Our post today comes from the founder and CEO of Mom Corps, Allison O’Kelly. Mom Corps is a national flexible staffing firm dedicated to connecting progressive employers with professionals seeking flexible work options. Allison founded the company in 2005 after facing her own struggle with balancing her professional and personal lives. Today, a mother of 3 young boys, she operates the 100 percent virtual Mom Corps workforce, which has now grown to 17 franchises, from her home.
So, you’re a business owner or manager looking for a way to liven up the place. Employees are sluggish and unengaged, just one foot out of the Great Recession. They are looking to you for more, all the while searching for better opportunities elsewhere. You are an invested and level-headed boss, but you need to look to the future.
What can you do? Implement flexible staffing.
Most of us generally know what flexible staffing, or workshifting, entails but haven’t taken the time to implement. The best, most progressive companies already recognize and experience its benefits, and the laggards should take note. Flexible staffing is the new work norm and an important strategy when it comes to retaining mid- to executive-level professionals.
My company, Mom Corps, recently commissioned a national survey that found more than 42 percent of working adults would be willing to give up some portion of their salary for more flexibility at work. Interestingly, working men (12 percent) are twice as likely as working women (6 percent) to say they would be willing to give up more than 10 percent of their salary.

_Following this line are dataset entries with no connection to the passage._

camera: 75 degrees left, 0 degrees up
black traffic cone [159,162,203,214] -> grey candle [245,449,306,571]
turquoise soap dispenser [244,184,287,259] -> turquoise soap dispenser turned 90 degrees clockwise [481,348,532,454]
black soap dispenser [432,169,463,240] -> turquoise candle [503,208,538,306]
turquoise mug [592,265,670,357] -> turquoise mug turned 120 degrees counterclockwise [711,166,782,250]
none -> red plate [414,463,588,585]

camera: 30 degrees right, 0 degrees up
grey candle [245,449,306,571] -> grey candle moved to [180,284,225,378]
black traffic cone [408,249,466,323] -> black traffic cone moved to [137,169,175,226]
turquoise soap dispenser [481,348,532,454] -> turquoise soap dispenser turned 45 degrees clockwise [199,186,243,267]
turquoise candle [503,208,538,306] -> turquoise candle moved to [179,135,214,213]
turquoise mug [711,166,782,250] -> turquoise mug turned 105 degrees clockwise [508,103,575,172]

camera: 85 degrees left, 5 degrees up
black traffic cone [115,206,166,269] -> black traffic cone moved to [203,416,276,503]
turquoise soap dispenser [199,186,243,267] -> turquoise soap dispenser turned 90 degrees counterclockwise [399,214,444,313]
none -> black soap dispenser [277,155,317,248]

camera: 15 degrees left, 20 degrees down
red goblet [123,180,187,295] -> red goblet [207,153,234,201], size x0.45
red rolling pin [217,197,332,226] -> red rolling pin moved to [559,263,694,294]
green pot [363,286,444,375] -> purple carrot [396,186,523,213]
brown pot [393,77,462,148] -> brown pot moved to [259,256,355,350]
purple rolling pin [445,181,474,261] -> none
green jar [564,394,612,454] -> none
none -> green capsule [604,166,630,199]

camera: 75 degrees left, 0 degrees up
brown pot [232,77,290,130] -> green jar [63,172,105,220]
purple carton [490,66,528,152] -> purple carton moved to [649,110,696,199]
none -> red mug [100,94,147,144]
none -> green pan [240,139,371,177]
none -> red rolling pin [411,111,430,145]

And here’s another demographic: the 18-34 age group is 3 times more likely to give up more than 10 percent of their salary (15 percent vs. 5 percent among working adults aged 35+), even though the unemployment rate for young workers is at its worst since 1948 and the highest among all age groups, according to the Bureau of Labor Statistics. The fact that employees of all ages are willing to give up any percentage of their salary in exchange for more flexible work schedules is significant, especially given the current economic climate and record unemployment rates.
Where is this increasing demand for workplace flexibility coming from? We are at a crossroads: the way the majority of Corporate America goes to work no longer aligns with the way American families conduct their daily lives, and the dissonance has reached a critical mass. Because of this growing disconnect, employees – Generation Y, dual-working families and boomers on the edge of retirement – find it impossible to work the traditional 8-hour day.
Too often, I see managers wince at the thought of bringing flexibility into their workplace. They’re aware that flexibility can take on many forms and that it doesn’t have to be an all-or-nothing commitment.
To help ensure effective adoption, you should test and implement programs as appropriate for your particular industry, work structure and overall company culture. Be completely transparent with your workforce. If you are launching a test, be clear on that fact to avoid disastrous morale issues down the line. Also, know that if you broach the subject of flexible work, there may be no turning back, so make sure you are committed.
Here are some ideas for implementing flexible work options within a company of any size:
Ask employees for their opinion
They likely aren’t asking for much. Before the HR team launches into program development, provide a forum for your team to discuss and offer suggestions based on their needs. Lead the dialogue with questions about maintaining high productivity levels, facing challenges with work/life balance and working the best way possible as a team.
Define regular office hours.
Identify when each team member is available by phone or email. Utilize online calendars to schedule meetings to alleviate some of the back-and-forth banter. Set core hours when all staff work at the office for a set amount of time on a specific day. This can reduce anxiety around flextime for managers.
Don’t just offer the program – encourage it.
When you are talking about a culture or mindset shift, no one wants to be the first person taking the leap. Feature success stories on internal communications channels. Senior leadership and managers need to participate in some capacity whether they have a need for it or not. This demonstrates that there won’t be an unspoken consequence associated with those taking advantage of the program.
Have a back-up plan in place.
Consider adding a contingent, or contract, labor policy to your flexible work plan with pre-approved partners. This provides employees as well as the organization ground cover should special projects, temporary leaves and last-minute absences occur. Companies such as Mom Corps can find specialized professionals, often the next day, so employees can maintain their flexible schedules and companies can continue to see productivity.
Flexible work options are not the effusive HR conversations saved for moms who need to pick their kids up from school. We are well past that. Flexibility is integral to the fundamental shift in how smart businesses operate. How flexible are you?